[Python-Dev] len(chr(i)) = 2?

Mon Nov 22 06:28:13 CET 2010

"Martin v. Löwis" writes:

 > Chapter and verse?

Unicode 5.0, Chapter 3, verse C9:

    When a process generates a code unit sequence which purports to be
    in a Unicode character encoding form, it shall not emit ill-formed
    code sequences.

I think anything called "UTF-8 something" is likely to be taken to
"purport".  Furthermore, users don't necessarily see which error
handlers are being used.  A user who specifies "utf8" as the output
codec is likely to be rather surprised if non-UTF-8 is emitted because
the app specified surrogateescape.  Eg, consider a script which munges
file descriptions into reasonable-length file names on Unix.  Yes,
technically the non-Unicode output is the app's fault, but I expect
many users will put some blame on Python.
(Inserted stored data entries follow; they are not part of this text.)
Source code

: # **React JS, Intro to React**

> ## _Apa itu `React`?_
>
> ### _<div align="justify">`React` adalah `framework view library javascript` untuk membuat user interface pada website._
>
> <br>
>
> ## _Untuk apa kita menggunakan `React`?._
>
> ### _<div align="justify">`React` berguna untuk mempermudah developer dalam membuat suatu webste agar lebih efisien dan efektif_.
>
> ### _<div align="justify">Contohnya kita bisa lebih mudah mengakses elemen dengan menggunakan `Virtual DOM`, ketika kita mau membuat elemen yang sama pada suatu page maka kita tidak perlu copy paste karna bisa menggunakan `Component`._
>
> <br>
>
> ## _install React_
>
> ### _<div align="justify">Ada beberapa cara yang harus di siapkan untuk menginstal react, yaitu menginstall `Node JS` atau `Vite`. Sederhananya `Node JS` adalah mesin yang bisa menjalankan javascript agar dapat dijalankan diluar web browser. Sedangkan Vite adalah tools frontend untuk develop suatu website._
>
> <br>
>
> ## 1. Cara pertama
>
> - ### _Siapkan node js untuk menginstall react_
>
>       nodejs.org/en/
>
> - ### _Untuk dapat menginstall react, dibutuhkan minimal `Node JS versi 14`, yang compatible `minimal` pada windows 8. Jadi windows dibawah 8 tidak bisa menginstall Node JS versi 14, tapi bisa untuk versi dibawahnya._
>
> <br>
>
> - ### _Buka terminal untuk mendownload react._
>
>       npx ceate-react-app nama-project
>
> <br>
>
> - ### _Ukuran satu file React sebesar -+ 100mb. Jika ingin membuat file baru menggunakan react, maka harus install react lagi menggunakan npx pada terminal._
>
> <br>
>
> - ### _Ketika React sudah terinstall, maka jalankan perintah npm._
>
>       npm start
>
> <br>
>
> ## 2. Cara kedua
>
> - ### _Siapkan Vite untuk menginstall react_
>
I am in full agreement with you about the technicalities, but I am
looking for ways to clue in users that (a) the technicalities matter,
and (b) that Python does a *very* good job of making things as safe as
possible without becoming unable to handle bytes.  I think "wide"
vs. "narrow" fails at both.  It focuses on storage issues, which of
course are important, but at the cost of ignoring the fact that for
users of non-BMP characters 32-bit code units are much safer.  Users
who need non-BMP characters are relatively few, and at least at the
present time most are painfully aware of the need to care for
technicalities.  I expect them to be pleasantly surprised by how easy
it is to get reasonably safe behavior even from a 16-bit build.

 > > Python's internal coding does not conform to UTF-16, and that internal
 > > coding can, under certain conditions, escape to the outside world as
 > > invalid "Unicode" output.
 > 
 > I'm fairly certain there are provisions in the Unicode standard for such
 > behavior (taking into account "certain conditions").

Sure.  There's nothing in the Unicode standard that says you have to
conform to it unless you claim to conform to it.

So it is valid to say that Python's Unicode codecs without
surrogateescape do conform.  The point is that Python does not, even
if all of the input is valid Unicode, because of the provision of
surrogateescape and the lack of Unicode conformance-checking for
certain internal functionality like chr() and slicing.

You can say "we don't make any such claim", but IMO the distinction in
question is too fine a point for most users, and requires a very large
amount of Unicode knowledge (not to mention standards geekiness) to
even understand the precise statement.

"Unicode support" to users should mean that Python does the right
thing, not that if you look hard enough in the documentation you will
discover that Python doesn't claim to do the right thing even though
in practice it mostly does.  IMO, "UCS-2" is a pretty good description
of what the user can leave up to Python in perfect safety.  RDM's
reply worries me a little, but I'll reply to his message separately.

 > *Any* Unicode implementation will do that, since they all have to
 > support legacy encodings in some form. This is certainly conforming to
 > the Unicode standard, and in fact one of the primary Unicode design
 > principles.

No.  Support for legacy encodings takes you outside of the realm of
Unicode conformance by definition.  Their names tell you that,
however.  "UTF-8 with surrogate escapes" on the other hand is an
entirely different kettle of fish.  It pretends to be UTF-8, but
isn't.  I think that users who give Python valid input should be able
to expect valid output, but they can't.

Chapter 3, verse C7:

    When a process purports not to modify the interpretation of a
    valid coded character sequence, it shall make no change to that
    coded character sequence other than the possible replacement of
    character sequences by their canonical-equivalent sequences, or
    the deletion of *noncharacter* code points.

Sure, you can tell users the truth: "Python may modify your Unicode
characters if you slice or index Unicode strings.  It may even
silently turn them into invalid codes which will eventually raise
Errors."  Then you are conformant, but why would anyone want to use
such a program?

If you tell them "UCS-2[sic] Python is safe to use with *no* extra
care if you use only UCS-2 [or BMP] characters", suddenly Python looks
very nice indeed again.  "UCS-4" Python is even better; all you have
to do is to avoid surrogateescape codecs.  However, you're still
vulnerable to hard-to-diagnose errors at the output stage in case of
program bugs, because not enough checking of values is done by Python
itself.

 > > A Unicode-conforming Python implementation would error at the
 > > chr() call, or perhaps would not provide surrogateescape error
 > > handlers.
 > 
 > Chapter and verse?

Chapter 3, verse C9 again.

 > > "Although practicality beats purity."
 > 
 > The Unicode standard itself is based on practicality. It wouldn't
 > have received the success it did if it was based on purity only
 > (and indeed, was often rejected in cases where it put purity over
 > practicality, e.g. with the Hangul syllables).

Python practicality is very different from Unicode practicality.